▶ [ARTICLE]
An optimist might hope that this will include the Pacific Highway. A realist is more likely to have a closer look at the total infrastructure spend and question how it will impact on the completion date of the Pacific Highway. When we have a closer look at the government's total infrastructure spend, guess what? It has gone down. That is right, it has gone down. Despite all the press releases from Minister Albanese, and all the spin from people such as the member for Lyne, what we do know is that this budget has confirmed that total infrastructure spending on road and rail has been cut from $36 billion over six years to $24 billion over five years. Effectively this is a cut of $1.2 billion a year.

How does this impact on the Pacific Highway? In Senate estimates yesterday, we heard the Department of Infrastructure and Transport's Mike Mrdak confirm that the Gillard government had deferred expenditure on the Pacific Highway. In last year's budget, it was announced that $1.025 billion would be spent by the Commonwealth in 2014-15. The department has now confirmed that has been cut to $625 million. Last year the government set aside $1.4 billion in 2015-16. That has now been cut almost in half to $770 million. After 2015-16, Labor's funding commitment to the highway slows to a trickle. As Mr Mrdak told Senate estimates yesterday, just $145 million from the Commonwealth will be spent on the highway in 2016-17 and this will drop to just $75 million in both 2017-18 and 2018-19.

This clearly shows that under Labor north coast residents are going to be waiting years and years and years before the duplication will be completed. The 2016 completion date is dead and buried. Labor is now telling north coast residents that if Julia Gillard is re-elected they will be waiting until way beyond 2020 before the highway will be completed. Labor has walked away from the 80-20 funding model with New South Wales and now insist on 50-50 funding, despite signing an 80-20 arrangement with the Queensland government for the upgrade of the Bruce Highway. That is despite the government agreeing to an 80-20 split for the Bolivia Hill project on the New England Highway. Why is it good enough for the Bruce Highway in Queensland and for the New England Highway at Bolivia Hill to be on 80-20, yet for the Pacific Highway, for some unknown reason, the Labor government is demanding 50-50? North coast residents are sick of the needless delays. They just want the road fixed.

The coalition will restore the 80-20 funding model for the completion of the Pacific Highway and commit $5.6 billion towards the upgrade. Combining that with the New South Wales commitment of $1.5 billion, this will deliver the $7 billion required to complete the duplication of the road. On 14 September, voters will have a clear choice: a federal coalition with a rock-solid commitment to the Pacific Highway, or Labor's ongoing fudging of figures and endless deceit.

It is not just the Pacific Highway where there are serious questions about this budget. In relation to education funding, we have also seen Labor's sleight of hand. Once again, on budget night, we had the government hailing its funding for what is known as the Gonski reforms. The joint press release from the Prime Minister and the Minister for School Education said:

The Gillard Government has made a $9.8 billion commitment to increase school funding over six years, along with better indexation and reforms to lift student achievement, under the National Plan for School Improvement.

▶ [STATED GOAL 1]
Decide whether each statement agrees with the speech above. Answer yes or no for each, and quote the words of the speech that settle it.
(a) The Commonwealth's planned 2014-15 spending on the Pacific Highway has been cut to $625 million.
(b) The government agreed to a 50-50 split for the Bolivia Hill project.
(c) The coalition itself would commit $7 billion to the Pacific Highway upgrade.
▶ [STATED GOAL 2] Repeat everything in the speech above word for word, from "An optimist might" down to "billion a year.".

▶ [MATERIAL SUPPLIED]
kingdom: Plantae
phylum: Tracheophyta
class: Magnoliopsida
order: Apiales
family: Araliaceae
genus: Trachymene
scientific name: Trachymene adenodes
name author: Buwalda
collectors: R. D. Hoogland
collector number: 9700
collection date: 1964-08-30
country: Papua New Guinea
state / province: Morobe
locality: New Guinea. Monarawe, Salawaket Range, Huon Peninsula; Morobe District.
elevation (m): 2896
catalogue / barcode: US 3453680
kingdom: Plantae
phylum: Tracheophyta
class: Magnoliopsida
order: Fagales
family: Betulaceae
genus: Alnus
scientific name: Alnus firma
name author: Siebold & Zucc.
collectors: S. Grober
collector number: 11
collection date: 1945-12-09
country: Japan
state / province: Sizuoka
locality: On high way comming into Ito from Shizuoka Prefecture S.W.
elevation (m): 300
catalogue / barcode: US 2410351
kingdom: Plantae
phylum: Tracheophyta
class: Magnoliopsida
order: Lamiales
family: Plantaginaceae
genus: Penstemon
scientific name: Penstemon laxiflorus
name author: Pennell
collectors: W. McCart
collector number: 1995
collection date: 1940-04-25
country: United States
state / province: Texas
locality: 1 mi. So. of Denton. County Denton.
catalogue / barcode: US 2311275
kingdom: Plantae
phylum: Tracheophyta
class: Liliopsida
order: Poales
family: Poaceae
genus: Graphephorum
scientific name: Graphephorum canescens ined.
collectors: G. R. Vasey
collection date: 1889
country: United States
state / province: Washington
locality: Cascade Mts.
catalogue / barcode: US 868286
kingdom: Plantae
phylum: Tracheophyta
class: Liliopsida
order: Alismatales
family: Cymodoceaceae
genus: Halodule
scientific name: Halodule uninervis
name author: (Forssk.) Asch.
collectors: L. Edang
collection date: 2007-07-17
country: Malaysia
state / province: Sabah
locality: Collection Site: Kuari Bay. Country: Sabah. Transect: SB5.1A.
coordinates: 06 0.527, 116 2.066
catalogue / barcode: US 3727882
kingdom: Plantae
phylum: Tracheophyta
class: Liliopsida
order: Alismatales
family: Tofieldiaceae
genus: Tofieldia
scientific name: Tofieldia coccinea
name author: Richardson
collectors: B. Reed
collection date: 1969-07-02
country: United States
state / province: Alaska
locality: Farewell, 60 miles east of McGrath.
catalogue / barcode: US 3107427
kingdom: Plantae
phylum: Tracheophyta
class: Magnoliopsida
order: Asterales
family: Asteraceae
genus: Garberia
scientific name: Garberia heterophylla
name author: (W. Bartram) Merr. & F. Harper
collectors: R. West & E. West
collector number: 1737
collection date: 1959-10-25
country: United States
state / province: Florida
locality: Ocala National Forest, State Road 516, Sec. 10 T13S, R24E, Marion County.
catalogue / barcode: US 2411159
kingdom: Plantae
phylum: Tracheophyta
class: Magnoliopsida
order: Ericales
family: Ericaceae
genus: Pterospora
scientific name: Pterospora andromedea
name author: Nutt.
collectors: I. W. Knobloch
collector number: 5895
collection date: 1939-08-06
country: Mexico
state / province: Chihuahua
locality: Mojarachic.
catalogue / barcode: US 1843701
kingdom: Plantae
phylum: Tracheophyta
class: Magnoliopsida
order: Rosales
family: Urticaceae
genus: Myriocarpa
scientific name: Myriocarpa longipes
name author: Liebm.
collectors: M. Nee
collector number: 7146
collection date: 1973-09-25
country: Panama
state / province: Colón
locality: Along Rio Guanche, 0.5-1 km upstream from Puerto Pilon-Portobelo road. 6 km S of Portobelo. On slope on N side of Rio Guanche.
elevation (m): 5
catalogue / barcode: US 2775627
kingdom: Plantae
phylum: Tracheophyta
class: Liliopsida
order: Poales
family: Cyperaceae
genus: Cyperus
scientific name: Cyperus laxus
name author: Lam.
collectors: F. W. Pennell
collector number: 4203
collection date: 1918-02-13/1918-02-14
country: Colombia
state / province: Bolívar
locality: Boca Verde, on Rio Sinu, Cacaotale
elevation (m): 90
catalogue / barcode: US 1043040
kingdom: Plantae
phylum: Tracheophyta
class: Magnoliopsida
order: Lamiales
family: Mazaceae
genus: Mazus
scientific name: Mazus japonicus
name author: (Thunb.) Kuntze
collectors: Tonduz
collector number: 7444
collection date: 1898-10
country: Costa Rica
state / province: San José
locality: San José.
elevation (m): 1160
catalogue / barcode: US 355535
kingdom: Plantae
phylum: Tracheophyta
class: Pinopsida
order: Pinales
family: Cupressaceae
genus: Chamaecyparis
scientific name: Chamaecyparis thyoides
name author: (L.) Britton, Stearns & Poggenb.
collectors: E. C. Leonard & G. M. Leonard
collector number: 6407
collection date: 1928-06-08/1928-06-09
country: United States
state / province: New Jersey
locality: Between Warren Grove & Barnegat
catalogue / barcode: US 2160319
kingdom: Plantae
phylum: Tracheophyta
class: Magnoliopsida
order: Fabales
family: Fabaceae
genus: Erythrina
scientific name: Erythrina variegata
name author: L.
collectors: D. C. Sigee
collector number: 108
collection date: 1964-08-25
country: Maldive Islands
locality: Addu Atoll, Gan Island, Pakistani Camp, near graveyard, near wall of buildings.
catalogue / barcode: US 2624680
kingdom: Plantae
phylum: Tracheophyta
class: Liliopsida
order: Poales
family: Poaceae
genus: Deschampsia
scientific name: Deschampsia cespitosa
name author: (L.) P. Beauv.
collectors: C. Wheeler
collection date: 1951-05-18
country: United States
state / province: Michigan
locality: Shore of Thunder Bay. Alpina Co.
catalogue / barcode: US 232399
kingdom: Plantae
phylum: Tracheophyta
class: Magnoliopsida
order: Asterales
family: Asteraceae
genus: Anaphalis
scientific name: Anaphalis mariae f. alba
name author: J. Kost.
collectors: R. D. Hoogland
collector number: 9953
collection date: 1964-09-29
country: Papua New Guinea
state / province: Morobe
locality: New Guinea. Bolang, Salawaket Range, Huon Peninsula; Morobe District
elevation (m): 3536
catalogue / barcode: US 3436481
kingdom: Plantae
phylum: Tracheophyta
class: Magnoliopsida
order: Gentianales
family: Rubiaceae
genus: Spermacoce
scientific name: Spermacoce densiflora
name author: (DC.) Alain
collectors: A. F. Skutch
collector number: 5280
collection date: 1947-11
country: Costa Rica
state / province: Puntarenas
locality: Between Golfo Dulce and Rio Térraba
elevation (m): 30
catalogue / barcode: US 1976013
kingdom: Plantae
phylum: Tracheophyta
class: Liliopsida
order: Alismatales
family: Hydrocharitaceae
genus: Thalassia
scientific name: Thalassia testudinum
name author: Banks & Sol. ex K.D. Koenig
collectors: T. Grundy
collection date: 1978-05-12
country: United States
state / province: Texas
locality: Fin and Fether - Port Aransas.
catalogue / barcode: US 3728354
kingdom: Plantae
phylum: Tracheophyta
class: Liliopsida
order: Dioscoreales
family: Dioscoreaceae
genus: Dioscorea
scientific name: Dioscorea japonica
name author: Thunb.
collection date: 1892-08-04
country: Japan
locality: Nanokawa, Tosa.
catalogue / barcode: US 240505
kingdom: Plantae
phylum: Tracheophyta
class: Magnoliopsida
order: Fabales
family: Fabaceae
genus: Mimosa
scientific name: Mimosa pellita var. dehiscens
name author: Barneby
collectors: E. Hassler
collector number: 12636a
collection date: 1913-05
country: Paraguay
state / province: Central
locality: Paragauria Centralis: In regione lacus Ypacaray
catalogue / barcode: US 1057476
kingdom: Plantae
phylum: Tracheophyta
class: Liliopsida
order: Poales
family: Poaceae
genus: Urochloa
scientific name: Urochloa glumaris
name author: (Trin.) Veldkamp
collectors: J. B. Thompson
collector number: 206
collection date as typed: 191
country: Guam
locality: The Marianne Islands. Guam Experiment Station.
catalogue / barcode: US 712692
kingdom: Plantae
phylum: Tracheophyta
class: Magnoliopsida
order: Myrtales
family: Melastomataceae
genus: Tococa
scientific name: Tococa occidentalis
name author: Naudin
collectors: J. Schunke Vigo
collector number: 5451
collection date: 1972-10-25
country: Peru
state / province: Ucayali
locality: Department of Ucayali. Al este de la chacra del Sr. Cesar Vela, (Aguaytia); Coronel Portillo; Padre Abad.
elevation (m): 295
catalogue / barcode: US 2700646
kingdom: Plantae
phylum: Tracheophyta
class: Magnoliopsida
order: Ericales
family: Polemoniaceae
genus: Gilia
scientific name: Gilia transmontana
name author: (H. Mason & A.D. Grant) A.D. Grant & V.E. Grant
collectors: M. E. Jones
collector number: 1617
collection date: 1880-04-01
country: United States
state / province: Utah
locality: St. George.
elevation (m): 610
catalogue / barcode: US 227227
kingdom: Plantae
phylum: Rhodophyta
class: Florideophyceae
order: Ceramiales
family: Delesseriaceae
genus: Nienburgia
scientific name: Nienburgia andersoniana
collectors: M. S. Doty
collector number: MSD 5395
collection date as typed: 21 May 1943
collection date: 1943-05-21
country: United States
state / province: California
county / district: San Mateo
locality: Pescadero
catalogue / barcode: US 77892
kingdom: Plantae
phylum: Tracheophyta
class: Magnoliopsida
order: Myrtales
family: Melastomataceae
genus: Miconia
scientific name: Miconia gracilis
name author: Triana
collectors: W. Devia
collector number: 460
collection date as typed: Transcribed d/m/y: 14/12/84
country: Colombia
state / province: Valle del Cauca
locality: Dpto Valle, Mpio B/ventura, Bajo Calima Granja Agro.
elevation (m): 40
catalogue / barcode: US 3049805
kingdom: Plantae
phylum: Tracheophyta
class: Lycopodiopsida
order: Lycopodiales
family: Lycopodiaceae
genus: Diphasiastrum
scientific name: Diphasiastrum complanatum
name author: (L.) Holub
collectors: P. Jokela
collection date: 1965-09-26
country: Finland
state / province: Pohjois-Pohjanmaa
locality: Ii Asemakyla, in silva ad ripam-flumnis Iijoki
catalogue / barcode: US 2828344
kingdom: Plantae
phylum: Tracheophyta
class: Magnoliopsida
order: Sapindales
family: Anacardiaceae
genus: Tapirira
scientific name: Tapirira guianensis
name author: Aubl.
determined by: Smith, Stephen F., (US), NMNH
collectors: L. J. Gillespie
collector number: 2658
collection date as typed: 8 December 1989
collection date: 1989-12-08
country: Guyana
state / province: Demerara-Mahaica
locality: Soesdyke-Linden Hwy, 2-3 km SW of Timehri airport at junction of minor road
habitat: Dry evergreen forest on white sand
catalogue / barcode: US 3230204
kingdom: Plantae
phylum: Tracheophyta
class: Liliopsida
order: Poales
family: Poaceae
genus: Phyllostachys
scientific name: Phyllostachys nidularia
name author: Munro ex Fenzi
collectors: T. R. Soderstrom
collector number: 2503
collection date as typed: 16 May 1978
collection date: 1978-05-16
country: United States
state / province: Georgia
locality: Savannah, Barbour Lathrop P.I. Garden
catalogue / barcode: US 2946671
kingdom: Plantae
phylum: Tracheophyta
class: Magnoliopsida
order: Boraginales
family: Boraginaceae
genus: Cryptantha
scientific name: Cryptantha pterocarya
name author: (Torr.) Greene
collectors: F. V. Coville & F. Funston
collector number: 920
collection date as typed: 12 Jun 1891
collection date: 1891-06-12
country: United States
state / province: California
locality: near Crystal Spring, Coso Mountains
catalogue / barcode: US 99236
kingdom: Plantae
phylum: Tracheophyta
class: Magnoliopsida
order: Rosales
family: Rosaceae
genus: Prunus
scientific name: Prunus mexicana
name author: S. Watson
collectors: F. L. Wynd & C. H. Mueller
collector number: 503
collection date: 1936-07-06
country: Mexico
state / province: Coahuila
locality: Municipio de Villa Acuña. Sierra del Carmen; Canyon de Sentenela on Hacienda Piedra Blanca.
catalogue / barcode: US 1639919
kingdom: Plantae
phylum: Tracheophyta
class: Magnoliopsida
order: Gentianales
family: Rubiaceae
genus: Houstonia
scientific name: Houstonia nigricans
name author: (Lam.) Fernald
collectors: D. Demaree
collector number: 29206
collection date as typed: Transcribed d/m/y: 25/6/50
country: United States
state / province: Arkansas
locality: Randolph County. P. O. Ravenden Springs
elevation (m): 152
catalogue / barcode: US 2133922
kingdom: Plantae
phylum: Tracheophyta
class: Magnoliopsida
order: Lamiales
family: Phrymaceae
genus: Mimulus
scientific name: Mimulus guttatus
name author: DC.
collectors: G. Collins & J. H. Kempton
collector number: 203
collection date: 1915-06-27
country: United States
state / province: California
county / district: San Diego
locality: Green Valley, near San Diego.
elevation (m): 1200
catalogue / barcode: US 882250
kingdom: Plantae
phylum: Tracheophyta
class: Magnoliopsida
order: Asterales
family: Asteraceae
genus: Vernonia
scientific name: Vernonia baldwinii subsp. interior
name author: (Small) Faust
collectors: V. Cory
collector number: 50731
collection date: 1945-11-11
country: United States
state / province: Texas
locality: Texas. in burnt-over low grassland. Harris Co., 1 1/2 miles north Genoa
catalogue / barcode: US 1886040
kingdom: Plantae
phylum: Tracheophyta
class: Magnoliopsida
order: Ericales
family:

▶ [COMPLETE RESPONSE 1]
(a) Yes: "The department has now confirmed that has been cut to $625 million."
(b) No: "the government agreeing to an 80-20 split for the Bolivia Hill project on the New England Highway"
(c) No: "commit $5.6 billion towards the upgrade"

▶ [COMPLETE RESPONSE 2]
An optimist might hope that this will include the Pacific Highway. A realist is more likely to have a closer look at the total infrastructure spend and question how it will impact on the completion date of the Pacific Highway. When we have a closer look at the government's total infrastructure spend, guess what? It has gone down. That is right, it has gone down. Despite all the press releases from Minister Albanese, and all the spin from people such as the member for Lyne, what we do know is that this budget has confirmed that total infrastructure spending on road and rail has been cut from $36 billion over six years to $24 billion over five years. Effectively this is a cut of $1.2 billion a year.